* **Work to complete**
Extract from the data below every line from the one containing "What is the greatest value displayed?" up to and including the one containing "2019, 2020, 2021, 2022", reproducing each line verbatim.

* **Material for this exercise**
◇ ◇ ◇ ◇ ◇ ◇ ◇

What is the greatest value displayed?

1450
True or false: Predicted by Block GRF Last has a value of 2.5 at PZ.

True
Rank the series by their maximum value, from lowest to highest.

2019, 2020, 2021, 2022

◇ ◇ ◇ ◇ ◇ ◇ ◇

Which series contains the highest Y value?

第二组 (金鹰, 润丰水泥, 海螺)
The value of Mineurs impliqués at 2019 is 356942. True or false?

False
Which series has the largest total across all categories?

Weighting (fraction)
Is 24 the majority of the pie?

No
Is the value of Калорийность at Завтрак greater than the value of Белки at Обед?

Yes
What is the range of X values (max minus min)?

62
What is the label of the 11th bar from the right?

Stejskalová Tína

◇ ◇ ◇ ◇ ◇ ◇ ◇

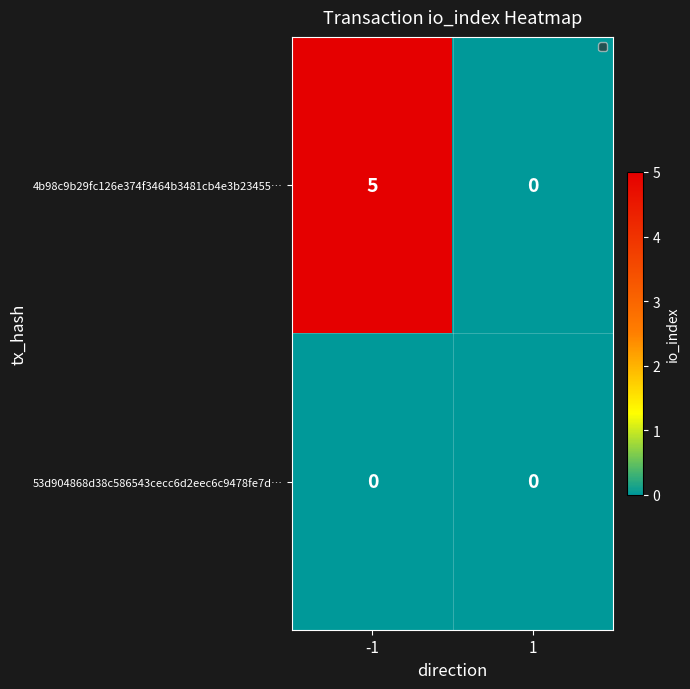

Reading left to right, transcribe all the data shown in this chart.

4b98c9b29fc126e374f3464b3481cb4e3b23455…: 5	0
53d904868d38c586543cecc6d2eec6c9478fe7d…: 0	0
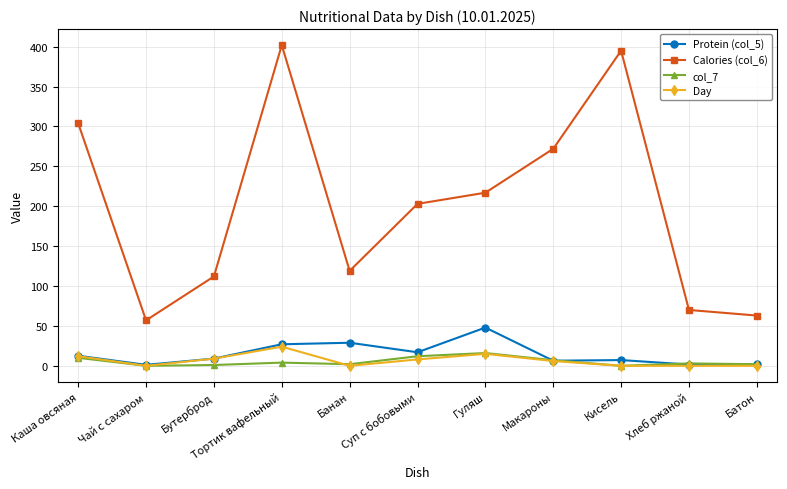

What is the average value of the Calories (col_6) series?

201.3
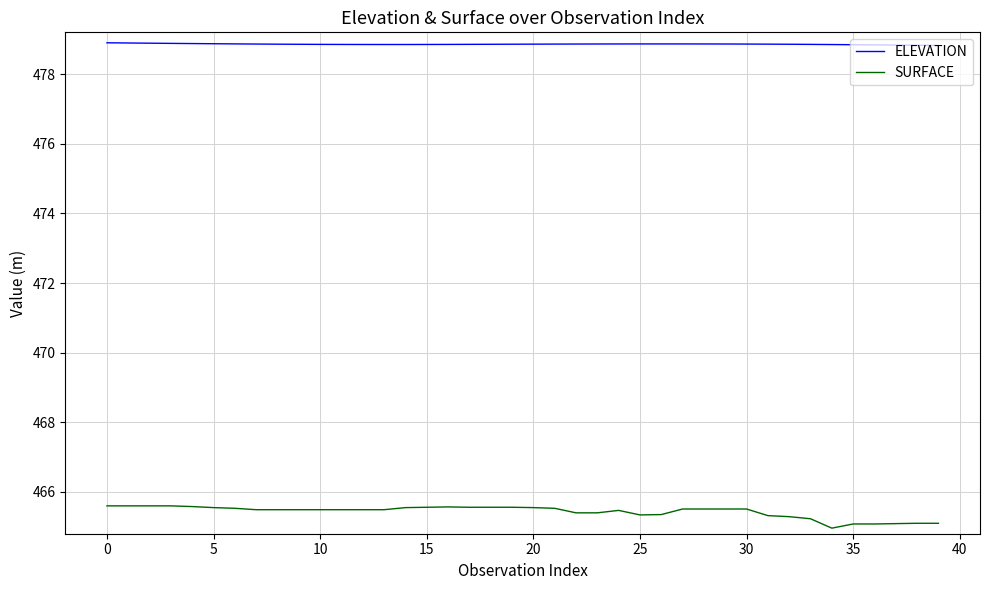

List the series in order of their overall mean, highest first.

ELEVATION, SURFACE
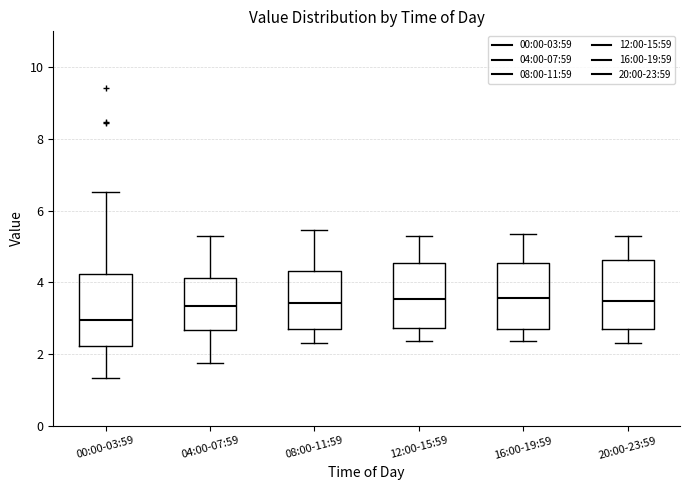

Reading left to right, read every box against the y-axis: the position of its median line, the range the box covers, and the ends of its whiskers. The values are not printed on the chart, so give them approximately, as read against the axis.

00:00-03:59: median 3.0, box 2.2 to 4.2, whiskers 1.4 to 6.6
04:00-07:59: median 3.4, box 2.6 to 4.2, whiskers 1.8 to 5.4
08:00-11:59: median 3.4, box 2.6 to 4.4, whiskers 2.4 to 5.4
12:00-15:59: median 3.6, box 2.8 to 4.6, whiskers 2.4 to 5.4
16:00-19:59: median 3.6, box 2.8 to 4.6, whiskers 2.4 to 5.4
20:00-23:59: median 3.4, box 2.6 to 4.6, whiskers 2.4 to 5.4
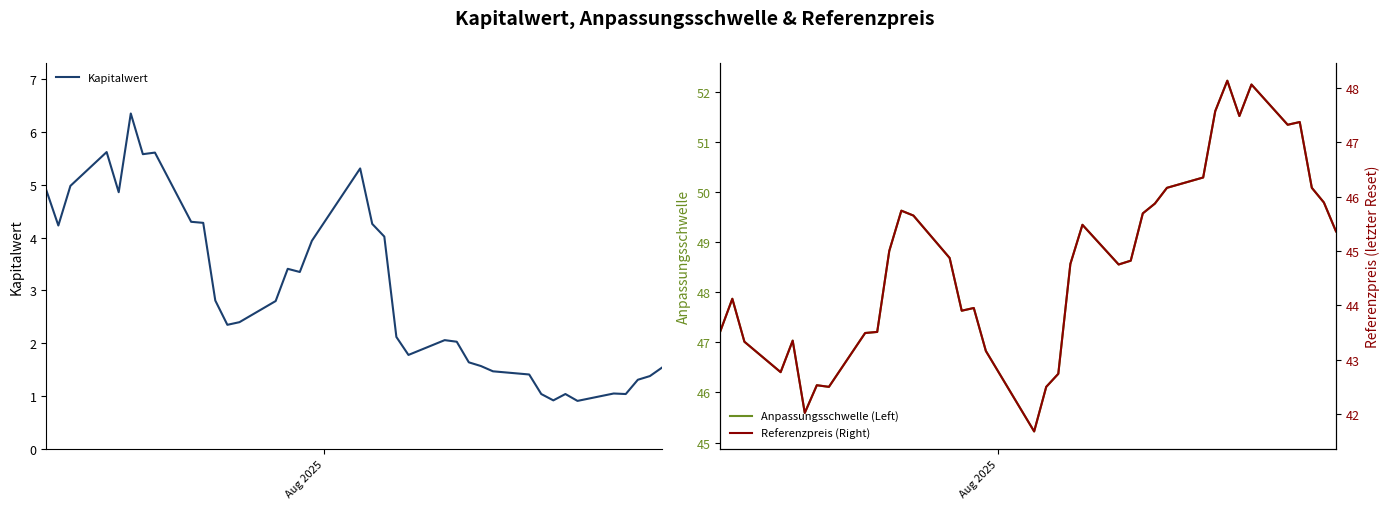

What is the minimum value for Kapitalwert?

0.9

◇ ◇ ◇ ◇ ◇ ◇ ◇

* **Output**
What is the greatest value displayed?

1450
True or false: Predicted by Block GRF Last has a value of 2.5 at PZ.

True
Rank the series by their maximum value, from lowest to highest.

2019, 2020, 2021, 2022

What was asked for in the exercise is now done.